“As pessoas aqui não têm dinheiro para comprar itens de higiene”
Vivendo em ocupações informais em Roraima, 2,5 mil migrantes e refugiados da Venezuela receberam kits com itens de higiene, distribuídos pelo UNICEF, para prevenção e combate ao coronavírus

Há apenas três meses, já grávida, Luzmary Pereira chegou ao Brasil um pouco antes do fechamento das fronteiras do País com a Venezuela, medida tomada em meio à pandemia do coronavírus. Veio com o marido e alguns membros da família dele. Por integrar um grupo de risco da Covid-19, a jovem de 18 anos, que aguarda o primeiro filho, tenta tomar todas as precauções para não ser infectada. E um dos desafios é manter a higiene no local onde vive, uma ocupação informal ao lado do Rio Branco, em Boa Vista, capital de Roraima, com acesso precário a água e saneamento.
A família de Luzmary – prestes a ganhar um novo integrante em cerca de um mês – recebeu um dos 2,5 mil kits de higiene que estão sendo distribuídos pelo UNICEF a famílias de migrantes e refugiados no Estado.
Compostos por sabonetes, escovas e cremes dentais, xampus, lâminas de barbear e absorventes higiênicos, os kits fazem parte das ações do UNICEF para mitigar os impactos da Covid-19 entre as populações mais vulnerável do País. Essa doação, assim como muitas outras, foi possível graças a parcerias com empresas, celebridades, organizações da sociedade civil e governos locais.
“Graças a Deus que aqui estamos conseguindo ajuda. Estávamos passando por extremas dificuldades (na Venezuela)”, conta a jovem, que acredita que terá acesso a um parto seguro para o primeiro filho. Depois, diz, vai poder pensar em como retomar os estudos. Concluído o ensino médio na Venezuela, ela planejava começar a frequentar uma universidade.
Em Boa Vista, os kits de higiene estão sendo distribuídos a famílias que vivem em 15 ocupações espontâneas da cidade. São terrenos e prédios abandonados onde as famílias vivem com pouco acesso a serviços, os que as tornam particularmente vulneráveis à Covid-19.

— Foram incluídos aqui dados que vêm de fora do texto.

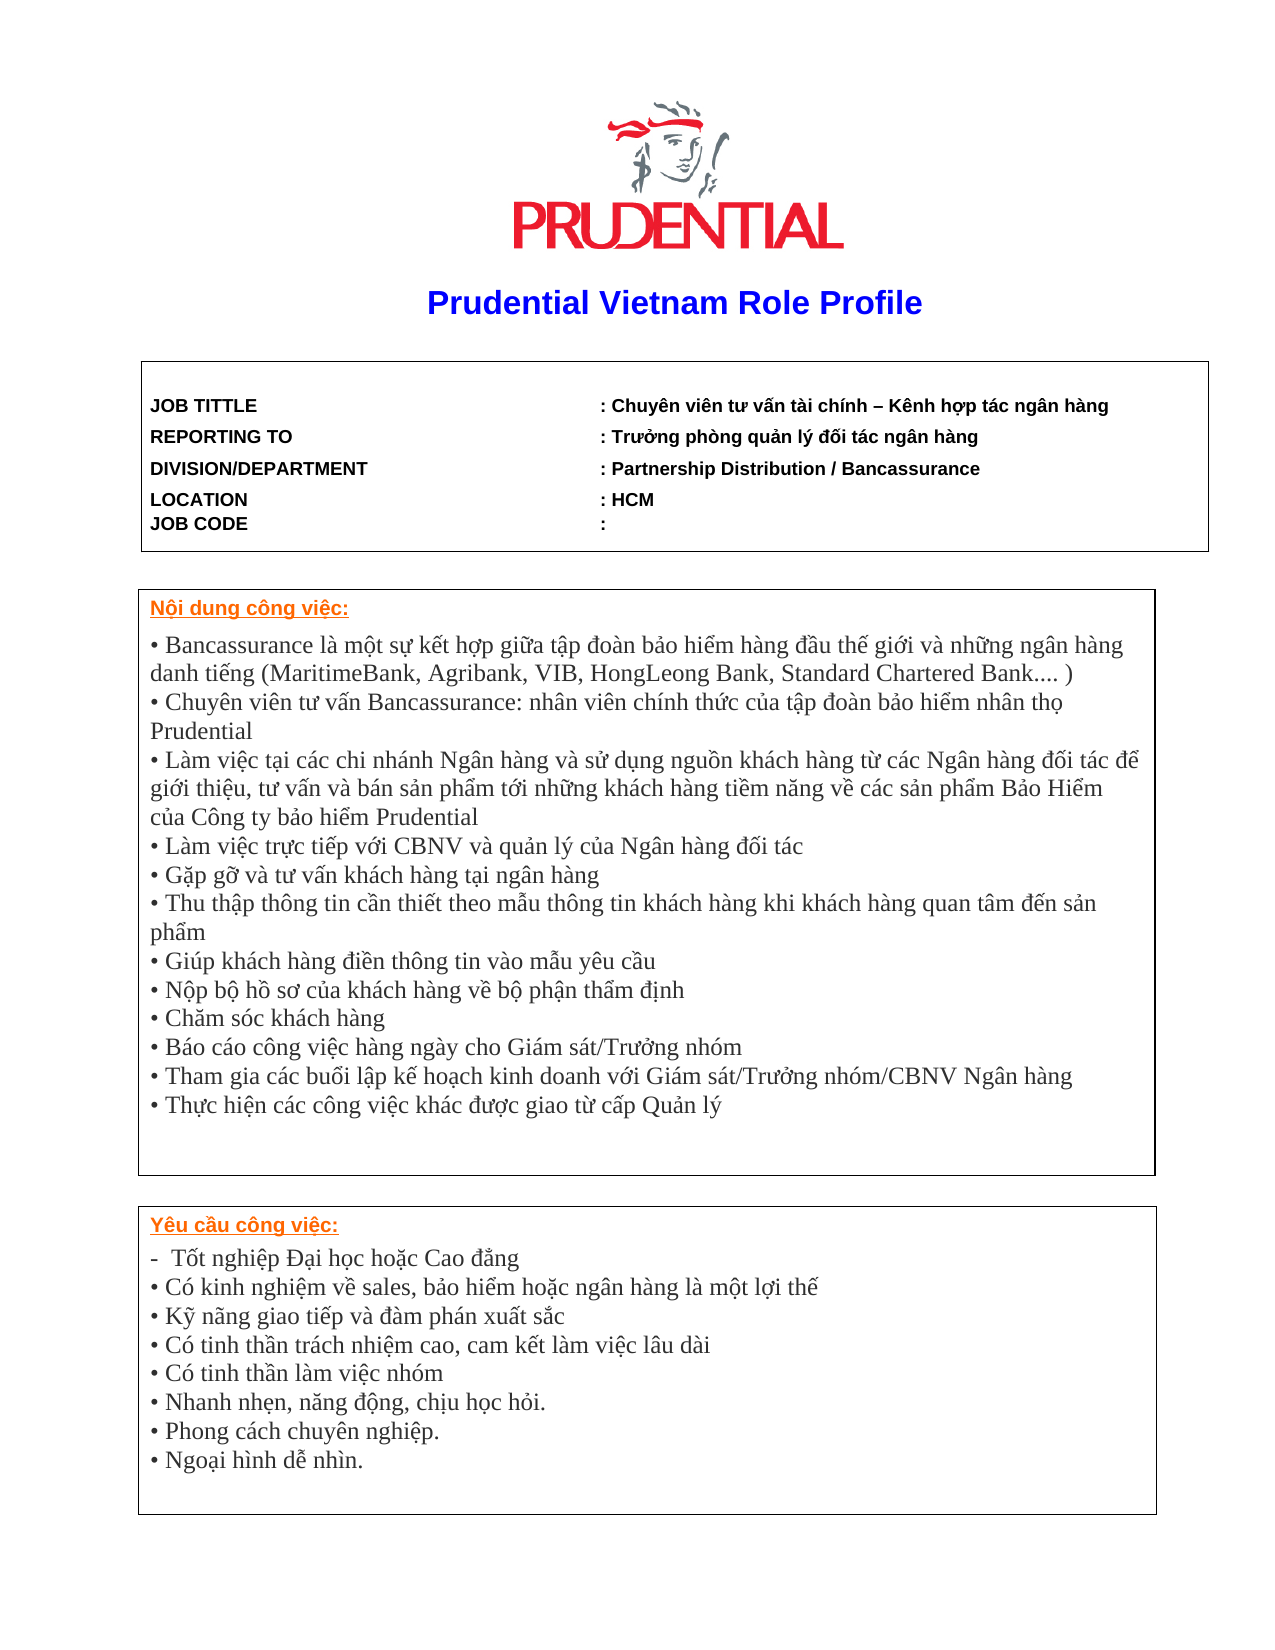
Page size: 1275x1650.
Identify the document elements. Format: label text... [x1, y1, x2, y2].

text DIVISION/DEPARTMENT : Partnership Distribution / Bancassurance [142, 454, 1208, 479]
text REPORTING TO : Trưởng phòng quản lý đối tác ngân hàng [142, 423, 1208, 448]
text TITTLE : Chuyên viên tư vấn tài chính – Kênh hợp tác ngân hàng [142, 392, 1208, 417]
table_header Nội dung công việc: • Bancassurance là một sự kết hợp giữa tập đoàn bảo hiểm hàng đầu thế giới và những ngân hàng danh tiếng (MaritimeBank, Agribank, VIB, HongLeong Bank, Standard Chartered Bank.... ) • Chuyên viên tư vấn Bancassurance: nhân viên chính thức của tập đoàn bảo hiểm nhân thọ Prudential • Làm việc tại các chi nhánh Ngân hàng và sử dụng nguồn khách hàng từ các Ngân hàng đối tác để giới thiệu, tư vấn và bán sản phẩm tới những khách hàng tiềm năng về các sản phẩm Bảo Hiểm của Công ty bảo hiểm Prudential • Làm việc trực tiếp với CBNV và quản lý của Ngân hàng đối tác • Gặp gỡ và tư vấn khách hàng tại ngân hàng • Thu thập thông tin cần thiết theo mẫu thông tin khách hàng khi khách hàng quan tâm đến sản phẩm • Giúp khách hàng điền thông tin vào mẫu yêu cầu • Nộp bộ hồ sơ của khách hàng về bộ phận thẩm định • Chăm sóc khách hàng • Báo cáo công việc hàng ngày cho Giám sát/Trưởng nhóm • Tham gia các buổi lập kế hoạch kinh doanh với Giám sát/Trưởng nhóm/CBNV Ngân hàng • Thực hiện các công việc khác được giao từ cấp Quản lý [139, 590, 1154, 1175]
table_header Yêu cầu công việc: - Tốt nghiệp Ðại học hoặc Cao đẳng • Có kinh nghiệm về sales, bảo hiểm hoặc ngân hàng là một lợi thế • Kỹ nãng giao tiếp và đàm phán xuất sắc • Có tinh thần trách nhiệm cao, cam kết làm việc lâu dài • Có tinh thần làm việc nhóm • Nhanh nhẹn, năng động, chịu học hỏi. • Phong cách chuyên nghiệp. • Ngoại hình dễ nhìn. [139, 1207, 1156, 1513]
text JOB CODE : [142, 510, 1208, 551]
text LOCATION : HCM [142, 485, 1208, 510]
picture [483, 75, 867, 279]
text Prudential Role Profile [150, 283, 1200, 322]
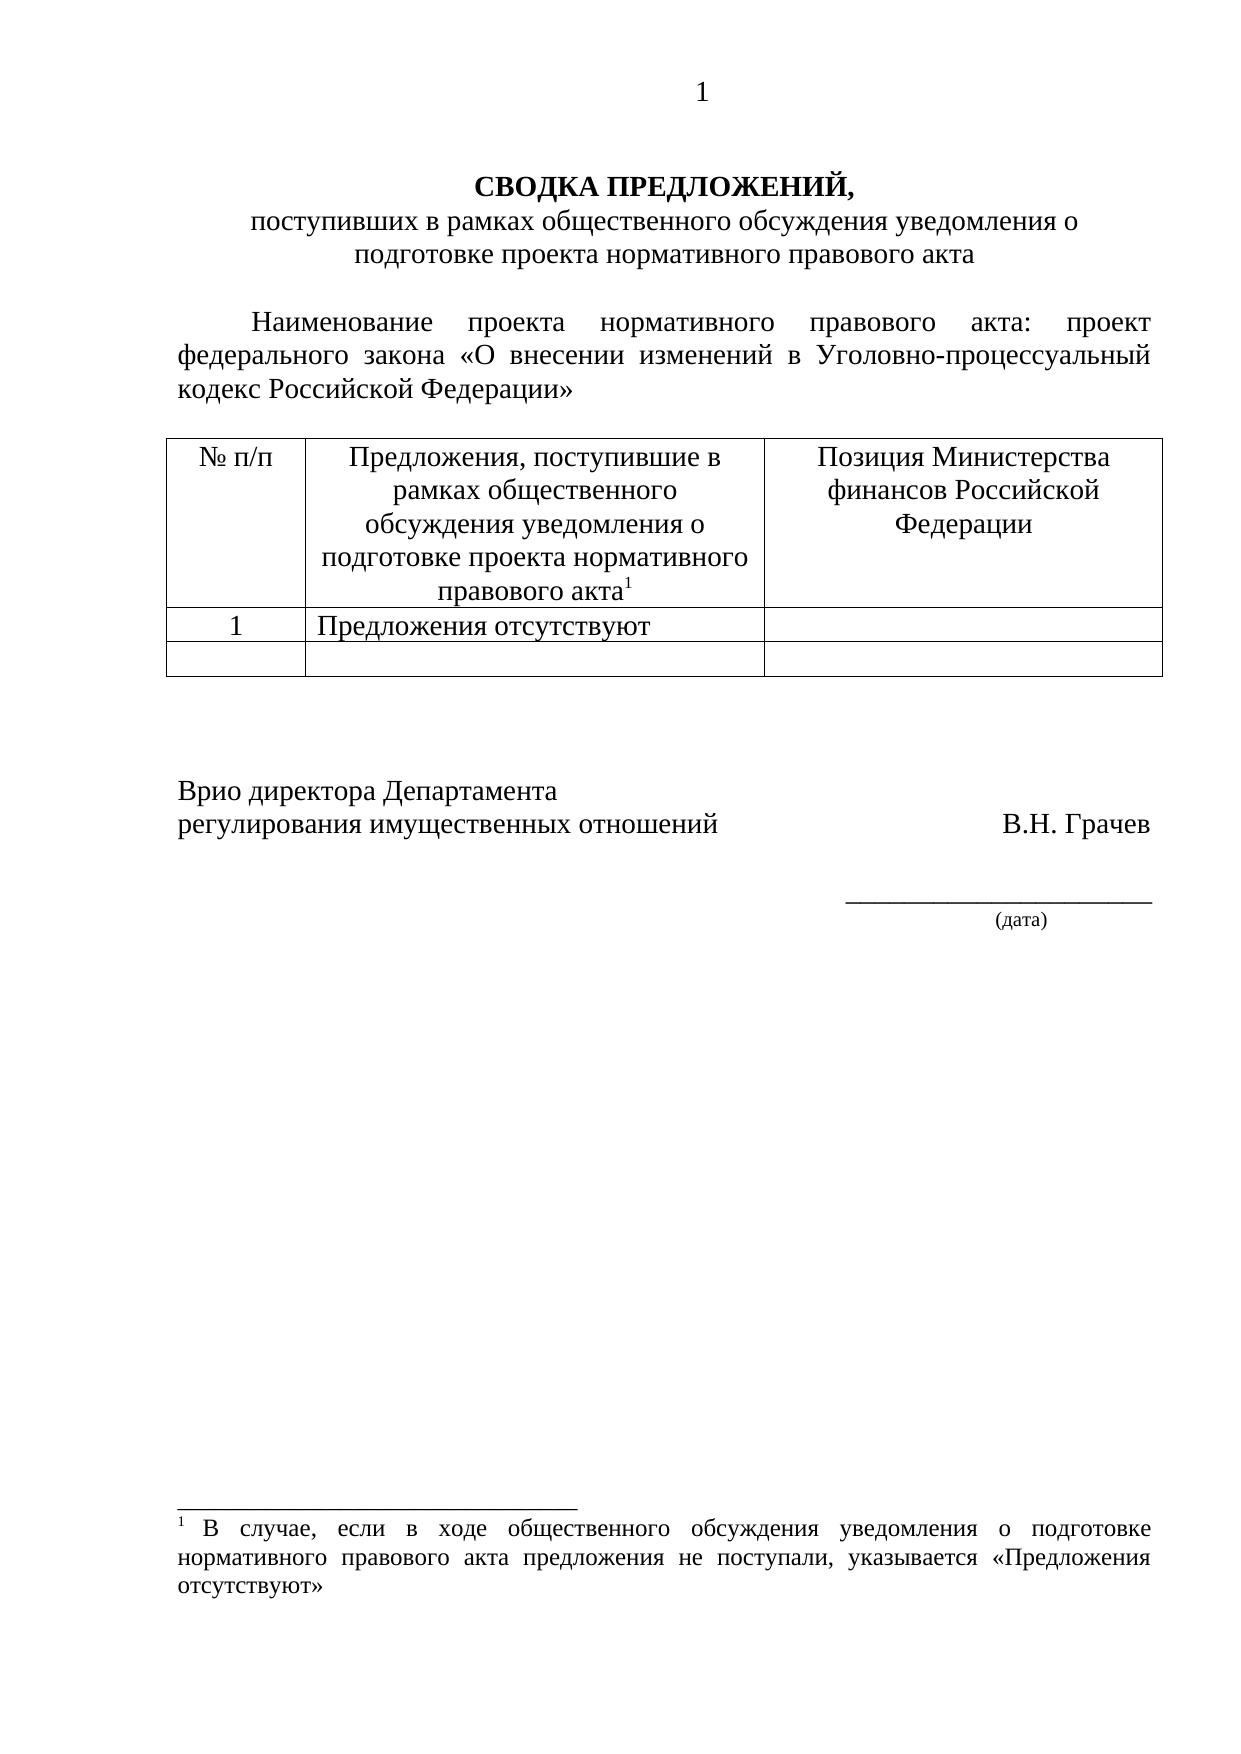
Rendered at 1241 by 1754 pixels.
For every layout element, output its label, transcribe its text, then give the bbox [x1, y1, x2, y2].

table_cell [765, 642, 1162, 676]
table_cell Предложения отсутствуют [306, 608, 764, 641]
table_cell [306, 642, 764, 676]
text Врио директора Департамента [177, 773, 1152, 806]
text _____________________ [177, 873, 1152, 907]
text Наименование проекта нормативного правового акта: проект федерального закона «О внесении изменений в Уголовно-процессуальный кодекс Российской Федерации» [177, 304, 1152, 404]
table_header Позиция Министерства финансов Российской Федерации [765, 439, 1162, 607]
table_cell [765, 608, 1162, 641]
table_header № п/п [167, 439, 305, 607]
table_cell [167, 642, 305, 676]
text поступивших в рамках общественного обсуждения уведомления о подготовке проекта нормативного правового акта [177, 203, 1152, 270]
text 1 В случае, если в ходе общественного обсуждения уведомления о подготовке нормативного правового акта предложения не поступали, указывается «Предложения отсутствуют» [177, 1513, 1152, 1599]
text (дата) [177, 907, 1152, 931]
text регулирования имущественных отношений В.Н. Грачев [177, 806, 1152, 840]
table_cell 1 [167, 608, 305, 641]
text СВОДКА ПРЕДЛОЖЕНИЙ, [177, 169, 1152, 203]
text ________________________________ [177, 1484, 1152, 1513]
table_header Предложения, поступившие в рамках общественного обсуждения уведомления о подготовке проекта нормативного правового акта1 [306, 439, 764, 607]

Outra a receber os produtos de higiene pessoal foi Nataly Guillén, vizinha de Luzmary. Ao contrário da jovem que chegou há poucos meses, Nataly, 35 anos, já está no Brasil há cinco anos. “A maioria das pessoas aqui não tem dinheiro para comprar esses itens de higiene, como sabão e escova dental. Fazem muita falta”, diz ela, que é da área de saúde. Faltava um ano para se formar em medicina quando teve de deixar o seu país devido à deterioração das condições de vida.
Em outra ocupação da cidade, chamada Aprisco, Li Barrios, 36 anos, é exemplo de como a crise venezuelana afetou as famílias. Dos seus quatro filhos, dois estão com ela no Brasil, um está na Colômbia e outro na Venezuela. Ela diz que os kits são uma importante ajuda. “Eu não tinha xampu. E os absorventes são muito importante para a higiene das mulheres. Tudo isso fazia falta”, afirma.

Na sua ocupação, o UNICEF instalou estruturas para lavagem de mãos e caixa d’água, que estão sendo regularmente alimentadas por caminhões cisternas. Assim como a distribuição de kits, essas ações são realizadas por meio de uma parceria com a Agência Adventista de Desenvolvimento e Recursos Assistenciais (Adra).
Já presente em nove ocupações, as estruturas de lavagem de mãos vão chegar a 15 ocupações de Boa Vista, beneficiando cerca de 2,5 mil pessoas. Os kits de higiene estão sendo distribuídos ainda em Pacaraima, região da fronteira com forte concentração de comunidades indígenas, que também migraram no contexto da crise venezuelana.
Crise migratória
O surto da Covid-19 representa uma ameaça adicional à proteção, ao bem-estar e ao futuro das crianças e dos adolescentes migrantes e refugiados. Diante da crise econômica e social da Venezuela, mais de 5 milhões de pessoas já deixaram aquele país desde 2015, incluindo Luzmary, Nataly, Li e suas famílias.
Só o Brasil registrou mais de 264 mil solicitações de refúgio e de residência temporária. Mais de um terço são crianças e adolescentes.
Muitos migrantes, incluindo povos e comunidades indígenas, vivem em condições precárias em ocupações informais ou nas ruas de cidades como Boa Vista (RR), Manaus (AM) e Belém (PA). Na sua resposta a essa crise migratória, o UNICEF foca em mitigar os impactos da Covid-19 para essas populações, além de apoiar o Governo Brasileiro na Operação Acolhida, a resposta oficial do País, em parceria com agências das Nações Unidas e organizações da sociedade civil, no âmbito da plataforma R4V (Resposta a Venezuelanos e Venezuelanas).